Guest Editor: Dr. Jorge Minguet Medina (Escuela de Arquitectura, Universidad de Málaga)

The dwelling of the average citizen - not the palace or the convent - was not considered Architecture until the latter, subjected to the labour pressures of decommunalisation and the Industrial Revolution, became a mass of urban and overcrowded population. It was fear of this mass - as much or more than mercy for it - that drove the development of collective housing as an architectural discipline which, consequently, incorporates, from its very birth, a normalising aspiration conducive to the social conformity of its inhabitants. "If the working man has his own house, I have no fear of revolution", said Lord Shaftesbury, one of the first and most important philanthropists dedicated to the promotion and study of social housing.

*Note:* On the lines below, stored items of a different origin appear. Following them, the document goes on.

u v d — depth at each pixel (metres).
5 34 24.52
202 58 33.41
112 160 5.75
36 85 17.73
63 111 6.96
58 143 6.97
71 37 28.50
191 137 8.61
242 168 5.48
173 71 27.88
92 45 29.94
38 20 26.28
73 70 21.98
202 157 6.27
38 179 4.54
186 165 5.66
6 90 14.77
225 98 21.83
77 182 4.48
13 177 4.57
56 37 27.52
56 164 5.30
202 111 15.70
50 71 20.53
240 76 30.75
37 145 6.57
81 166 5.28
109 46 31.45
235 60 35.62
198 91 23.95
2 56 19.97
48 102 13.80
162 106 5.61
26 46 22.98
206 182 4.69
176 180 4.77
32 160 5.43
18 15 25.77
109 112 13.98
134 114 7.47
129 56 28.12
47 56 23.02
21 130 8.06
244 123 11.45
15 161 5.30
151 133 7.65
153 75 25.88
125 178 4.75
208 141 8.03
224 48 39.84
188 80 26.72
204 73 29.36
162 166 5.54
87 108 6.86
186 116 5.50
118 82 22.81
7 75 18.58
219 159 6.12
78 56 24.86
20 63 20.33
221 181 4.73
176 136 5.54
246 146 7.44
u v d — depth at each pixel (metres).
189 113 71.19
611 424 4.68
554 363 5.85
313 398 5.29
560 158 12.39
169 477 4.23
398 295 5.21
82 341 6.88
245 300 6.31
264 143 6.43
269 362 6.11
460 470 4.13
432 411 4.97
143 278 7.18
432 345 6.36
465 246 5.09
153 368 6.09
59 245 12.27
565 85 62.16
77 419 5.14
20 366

Today, a revolution is not to be expected. Perhaps because of this, housing conditions and access to them are escalating to levels of hardship and misery unthinkable a few decades ago, without there being a reaction to match the problem on the part of public administrations on any scale. Decades of deregulation and insistence on individualism and the laws of the market have turned the housing market not only into one of the deregulated ones, but also into one of the preferred markets for international speculation, which is increasingly alien to the fact of inhabitation. The globalised influences that confront the forced migration of people with the free flow of financial capital and digital nomads, have come to incorporate previously inconceivable difficulties, which refer to scales far removed from the local and regional. The public administrations responsible for housing, which operate at these smaller scales, are either helpless in the face of these problems or, if they have a neoliberal ideology, they deliberately reinforce them. Thus, the housing market, transferred from local to global scale, gradually ceases to be accessible to the average citizen and inhabitant, not only as an owner, but even as a tenant.

However, Human Rights, numerous National Constitutions, and other often overlooked declarations of rights at all levels continue to recognize the Right to Housing as fundamental. This right is essential for the personal and social development of the individual, a cornerstone for both democracy and capitalism - though the latter, when taken to extremes, tends to contradict it. We need to think of housing as an element capable of making us gain autonomy and of consolidating our identity and sense of belonging, as well as the most basic relationships in our immediate social environment: it provides us with a place in the world.. The democratisation of society is not possible without solving the most pressing housing problems. Housing is emancipatory, and this capacity can be developed at all scales: from the detailed design of housing, to policies at all scales, including international ones, for its regulation, promotion, control, etc. 

Papers are invited to reflect on these issues from any of these perspectives or scales: from the historical narrative of the related issues, globally or locally; to proposals for measures, policies, and systems of design and construction, as well as of tenure and management, aimed at understanding and promoting this emancipatory dimension of housing. This call expressly seeks to embrace the multidimensionality of the problem, and hopes to create links between very diverse but somehow convergent approaches to the broad idea being pursued.

Call for submissions: launch on 16 May 2024.

Deadline for submission of articles: 14 October 2024.

Communication to authors: 14 December 2024.